Obviously the RETURN should go at the end, but I need to reset the my variables to the next @stepID, @find, and @replace.

Is this one of those times where I'd have to use a cursor (which I've never yet written)?

1 Answer 1

1

Generally, you don't want to use cursors or while loops in SQL because they only process a single row at a time, and thus perform very poorly. SQL is designed and optimized to process (potentially very large) sets of data, not individual values.

You could factor out the while loop by doing something like this:

UPDATE t
SET t.targetColumn = a.ShortName
FROM targetTable t
INNER JOIN Abbreviations a
ON t.targetColumn = a.LongName
WHERE LEN(t.targetColumn) > @maxLength

This is generalized and you will need to tweak it to fit your specific data model, but here's what's going on:

For every row in "targetTable", set the value of "targetColumn" (what you want to abbreviate) to the relevant abbreviation (found in Abbreviations.ShortName) iff: the current value has a standardized abbreviation (the inner join) and the current value is longer than desired (the where condition).
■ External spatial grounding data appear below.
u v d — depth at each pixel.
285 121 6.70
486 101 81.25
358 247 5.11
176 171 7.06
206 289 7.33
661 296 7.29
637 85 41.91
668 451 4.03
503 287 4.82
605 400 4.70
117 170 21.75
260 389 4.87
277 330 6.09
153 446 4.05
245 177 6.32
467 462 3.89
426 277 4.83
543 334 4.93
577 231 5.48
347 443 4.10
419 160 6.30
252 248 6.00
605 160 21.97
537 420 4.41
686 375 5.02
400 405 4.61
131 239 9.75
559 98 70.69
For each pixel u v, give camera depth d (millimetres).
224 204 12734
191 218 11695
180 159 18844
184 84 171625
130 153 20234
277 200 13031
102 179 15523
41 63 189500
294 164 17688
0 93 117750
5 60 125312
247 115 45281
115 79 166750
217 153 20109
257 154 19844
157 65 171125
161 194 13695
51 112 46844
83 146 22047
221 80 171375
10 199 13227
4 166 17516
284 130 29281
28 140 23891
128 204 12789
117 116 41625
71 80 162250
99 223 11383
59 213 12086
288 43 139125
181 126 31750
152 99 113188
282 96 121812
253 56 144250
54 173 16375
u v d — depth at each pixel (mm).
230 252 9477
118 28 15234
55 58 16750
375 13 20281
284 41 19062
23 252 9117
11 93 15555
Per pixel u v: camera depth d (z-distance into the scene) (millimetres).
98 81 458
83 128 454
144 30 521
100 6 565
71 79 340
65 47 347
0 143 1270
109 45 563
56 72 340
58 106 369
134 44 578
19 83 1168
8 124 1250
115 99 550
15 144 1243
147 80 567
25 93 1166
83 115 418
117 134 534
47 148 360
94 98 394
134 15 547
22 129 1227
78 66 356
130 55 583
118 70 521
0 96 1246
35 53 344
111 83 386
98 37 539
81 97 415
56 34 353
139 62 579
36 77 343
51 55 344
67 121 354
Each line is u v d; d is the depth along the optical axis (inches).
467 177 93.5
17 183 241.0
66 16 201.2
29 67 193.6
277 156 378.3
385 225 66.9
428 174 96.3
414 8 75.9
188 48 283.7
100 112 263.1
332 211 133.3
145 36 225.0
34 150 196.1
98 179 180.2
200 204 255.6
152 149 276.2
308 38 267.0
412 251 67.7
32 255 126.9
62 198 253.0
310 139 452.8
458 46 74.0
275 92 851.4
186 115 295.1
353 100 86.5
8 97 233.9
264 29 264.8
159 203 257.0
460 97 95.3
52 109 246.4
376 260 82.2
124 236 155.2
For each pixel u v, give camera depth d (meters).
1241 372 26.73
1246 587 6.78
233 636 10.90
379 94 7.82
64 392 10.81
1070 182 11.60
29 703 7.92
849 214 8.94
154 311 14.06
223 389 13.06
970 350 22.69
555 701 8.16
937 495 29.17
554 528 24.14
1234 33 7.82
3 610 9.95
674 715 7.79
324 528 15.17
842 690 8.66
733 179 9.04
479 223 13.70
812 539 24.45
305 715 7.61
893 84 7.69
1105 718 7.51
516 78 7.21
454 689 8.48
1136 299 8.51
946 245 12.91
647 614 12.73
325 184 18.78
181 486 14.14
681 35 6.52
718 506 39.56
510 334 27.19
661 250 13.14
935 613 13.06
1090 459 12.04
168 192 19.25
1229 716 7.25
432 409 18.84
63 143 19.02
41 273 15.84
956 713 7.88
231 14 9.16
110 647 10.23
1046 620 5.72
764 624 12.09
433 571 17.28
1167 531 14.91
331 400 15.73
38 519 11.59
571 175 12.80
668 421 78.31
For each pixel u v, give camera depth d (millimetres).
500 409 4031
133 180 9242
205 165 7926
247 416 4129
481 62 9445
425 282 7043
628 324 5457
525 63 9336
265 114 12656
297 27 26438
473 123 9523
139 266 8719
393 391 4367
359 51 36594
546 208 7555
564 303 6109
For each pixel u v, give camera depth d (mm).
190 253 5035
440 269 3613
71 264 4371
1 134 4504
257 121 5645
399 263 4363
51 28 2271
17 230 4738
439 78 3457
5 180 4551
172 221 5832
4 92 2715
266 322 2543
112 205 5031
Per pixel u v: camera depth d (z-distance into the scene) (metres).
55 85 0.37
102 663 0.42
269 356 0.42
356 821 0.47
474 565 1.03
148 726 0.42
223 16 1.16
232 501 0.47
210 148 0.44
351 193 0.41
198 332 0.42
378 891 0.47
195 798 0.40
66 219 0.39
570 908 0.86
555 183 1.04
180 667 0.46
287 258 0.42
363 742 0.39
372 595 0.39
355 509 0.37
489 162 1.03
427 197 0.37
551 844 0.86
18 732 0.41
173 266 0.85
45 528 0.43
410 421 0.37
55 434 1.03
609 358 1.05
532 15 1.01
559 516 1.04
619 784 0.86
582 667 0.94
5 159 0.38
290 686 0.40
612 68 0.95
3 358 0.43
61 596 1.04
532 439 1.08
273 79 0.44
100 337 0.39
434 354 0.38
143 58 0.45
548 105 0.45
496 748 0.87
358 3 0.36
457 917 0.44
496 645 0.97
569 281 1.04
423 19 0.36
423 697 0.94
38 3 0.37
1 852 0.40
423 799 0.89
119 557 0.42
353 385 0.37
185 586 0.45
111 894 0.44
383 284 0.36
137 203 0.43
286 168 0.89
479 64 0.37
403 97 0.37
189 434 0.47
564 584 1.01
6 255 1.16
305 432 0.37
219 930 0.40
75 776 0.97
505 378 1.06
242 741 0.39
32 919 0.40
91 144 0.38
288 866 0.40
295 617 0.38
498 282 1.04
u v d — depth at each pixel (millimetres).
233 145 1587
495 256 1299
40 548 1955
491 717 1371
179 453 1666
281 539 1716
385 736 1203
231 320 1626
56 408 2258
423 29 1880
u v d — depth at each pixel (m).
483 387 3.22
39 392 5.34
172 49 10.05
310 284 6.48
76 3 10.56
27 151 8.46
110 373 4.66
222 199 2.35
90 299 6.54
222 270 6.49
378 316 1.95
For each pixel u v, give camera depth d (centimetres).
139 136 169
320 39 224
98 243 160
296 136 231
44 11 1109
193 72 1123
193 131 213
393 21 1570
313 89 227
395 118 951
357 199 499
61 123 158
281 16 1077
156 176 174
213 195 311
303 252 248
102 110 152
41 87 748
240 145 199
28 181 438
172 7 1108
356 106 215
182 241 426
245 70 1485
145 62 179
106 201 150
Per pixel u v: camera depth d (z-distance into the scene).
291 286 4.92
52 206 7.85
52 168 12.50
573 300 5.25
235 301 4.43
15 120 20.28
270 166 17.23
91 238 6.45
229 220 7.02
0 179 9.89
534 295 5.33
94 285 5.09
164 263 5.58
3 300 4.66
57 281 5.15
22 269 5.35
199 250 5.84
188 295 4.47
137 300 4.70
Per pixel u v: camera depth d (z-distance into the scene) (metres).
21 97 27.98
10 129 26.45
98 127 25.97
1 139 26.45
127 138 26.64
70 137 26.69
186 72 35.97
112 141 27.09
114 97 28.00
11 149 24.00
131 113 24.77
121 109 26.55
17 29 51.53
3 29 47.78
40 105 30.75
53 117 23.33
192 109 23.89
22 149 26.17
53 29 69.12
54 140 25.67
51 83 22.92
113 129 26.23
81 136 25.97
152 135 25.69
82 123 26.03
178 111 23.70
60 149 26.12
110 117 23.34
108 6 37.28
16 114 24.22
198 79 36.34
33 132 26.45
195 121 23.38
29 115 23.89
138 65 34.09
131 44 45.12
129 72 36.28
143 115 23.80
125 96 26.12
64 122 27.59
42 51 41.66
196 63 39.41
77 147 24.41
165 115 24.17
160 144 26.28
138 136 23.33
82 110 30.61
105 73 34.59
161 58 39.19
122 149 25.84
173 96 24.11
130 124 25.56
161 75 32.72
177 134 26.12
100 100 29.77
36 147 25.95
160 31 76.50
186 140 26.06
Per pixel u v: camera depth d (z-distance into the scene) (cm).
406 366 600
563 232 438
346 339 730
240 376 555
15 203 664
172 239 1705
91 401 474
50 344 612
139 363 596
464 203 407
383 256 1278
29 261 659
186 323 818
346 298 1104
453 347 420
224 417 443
You'll need to add an integer parameter or local variable, @maxLength, to indicate what constitutes "too long". This query processes the target table all at once, updating the value in the target column for every eligible row, while a function will only find the abbreviation for a single item (the intersection of one row and one column) at a time.

Note that this won't do anything if the value is too long but doesn't have a standard abbreviation. Your existing code has this same limitation, so I assume this is desired behavior.

I also recommend making this a stored procedure rather than a function. Functions on SQL Server are treated as black boxes and can seriously harm performance, because the optimizer generally doesn't have a good idea of what they're doing.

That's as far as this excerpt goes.